Так мать не могла себе этого простить. После похорон дочери не брала в рот ничего, кроме хлеба и воды. И умерла в день похорон дочери, год спустя.
Тенгиз жил с отцом. Тот был главным администратором в Опере. Тенгиз часто бывал там. И я с подружками фактически жила на галерке. Наизусть знала «Кармен» и другие оперы. Не имея слуха, с легкостью определяла, где артисты допустили фальшь. Подруги всегда этому удивлялись…
Тениз ожидал услышать от отца просьбу или даже требование остаться с ним в Тбилиси. Но мужчина только спросил: «У тебя деньги есть? Все-таки долгая дорога предстоит. Береги себя!»
И вот в один прекрасный день Тенгиз появился в Казахстане с документами о моем освобождении.
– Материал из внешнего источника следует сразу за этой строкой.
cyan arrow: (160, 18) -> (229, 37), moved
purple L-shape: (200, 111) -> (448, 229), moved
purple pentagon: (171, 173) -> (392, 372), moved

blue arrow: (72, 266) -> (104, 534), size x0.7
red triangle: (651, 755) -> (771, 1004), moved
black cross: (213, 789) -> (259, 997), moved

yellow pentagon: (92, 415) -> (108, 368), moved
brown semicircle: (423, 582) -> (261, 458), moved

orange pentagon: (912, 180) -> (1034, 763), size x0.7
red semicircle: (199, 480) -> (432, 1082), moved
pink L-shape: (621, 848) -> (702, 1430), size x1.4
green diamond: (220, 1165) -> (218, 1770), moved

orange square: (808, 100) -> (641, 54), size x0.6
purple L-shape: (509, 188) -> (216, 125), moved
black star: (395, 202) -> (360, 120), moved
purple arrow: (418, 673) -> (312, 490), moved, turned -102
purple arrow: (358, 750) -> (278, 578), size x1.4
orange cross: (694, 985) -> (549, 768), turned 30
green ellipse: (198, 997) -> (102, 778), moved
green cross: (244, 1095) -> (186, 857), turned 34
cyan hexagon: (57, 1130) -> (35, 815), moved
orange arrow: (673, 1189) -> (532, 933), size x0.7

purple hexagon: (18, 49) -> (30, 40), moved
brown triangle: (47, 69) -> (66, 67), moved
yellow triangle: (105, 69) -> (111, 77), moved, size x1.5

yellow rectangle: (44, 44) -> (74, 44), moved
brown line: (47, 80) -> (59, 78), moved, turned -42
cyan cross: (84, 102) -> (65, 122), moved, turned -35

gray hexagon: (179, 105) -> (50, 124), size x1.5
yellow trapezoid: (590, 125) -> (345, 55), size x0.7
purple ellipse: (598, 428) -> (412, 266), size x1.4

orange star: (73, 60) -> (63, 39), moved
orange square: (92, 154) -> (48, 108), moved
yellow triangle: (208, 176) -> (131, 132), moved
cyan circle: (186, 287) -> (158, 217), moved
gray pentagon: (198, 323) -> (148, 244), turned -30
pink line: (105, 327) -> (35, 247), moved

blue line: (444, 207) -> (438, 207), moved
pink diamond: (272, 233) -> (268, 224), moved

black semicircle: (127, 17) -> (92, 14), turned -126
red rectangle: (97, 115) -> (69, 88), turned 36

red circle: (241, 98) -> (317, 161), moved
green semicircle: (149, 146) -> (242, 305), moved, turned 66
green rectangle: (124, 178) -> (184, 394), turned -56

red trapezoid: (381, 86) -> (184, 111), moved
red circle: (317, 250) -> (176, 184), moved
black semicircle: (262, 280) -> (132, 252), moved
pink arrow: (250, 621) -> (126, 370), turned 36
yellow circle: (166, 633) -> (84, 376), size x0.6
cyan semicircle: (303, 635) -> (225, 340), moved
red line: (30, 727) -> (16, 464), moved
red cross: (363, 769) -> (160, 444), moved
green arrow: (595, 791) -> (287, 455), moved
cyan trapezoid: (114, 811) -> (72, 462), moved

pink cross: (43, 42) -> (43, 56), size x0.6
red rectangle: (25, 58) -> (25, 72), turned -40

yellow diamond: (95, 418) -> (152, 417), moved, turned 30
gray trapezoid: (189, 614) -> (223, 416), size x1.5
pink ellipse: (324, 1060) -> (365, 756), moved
Мы с братом очень переживали, потому что он с деньгами ехал, интересный, хорошо одетый. Самолет в Ташкент прилетал, и потом Тенгиз должен был еще 200 километров по пустыне проехать.
Слава богу, добрался благополучно.
И в тот же день забрал меня. Было, правда, очень тяжело оставить маму, брата и нашу маленькую Лидико, которую мама взяла на воспитание.
Когда мы приехали из Казахстана в Москву, то нас отказывались селить в один номер в гостинице «Ленинград». Ведь мы не были расписаны.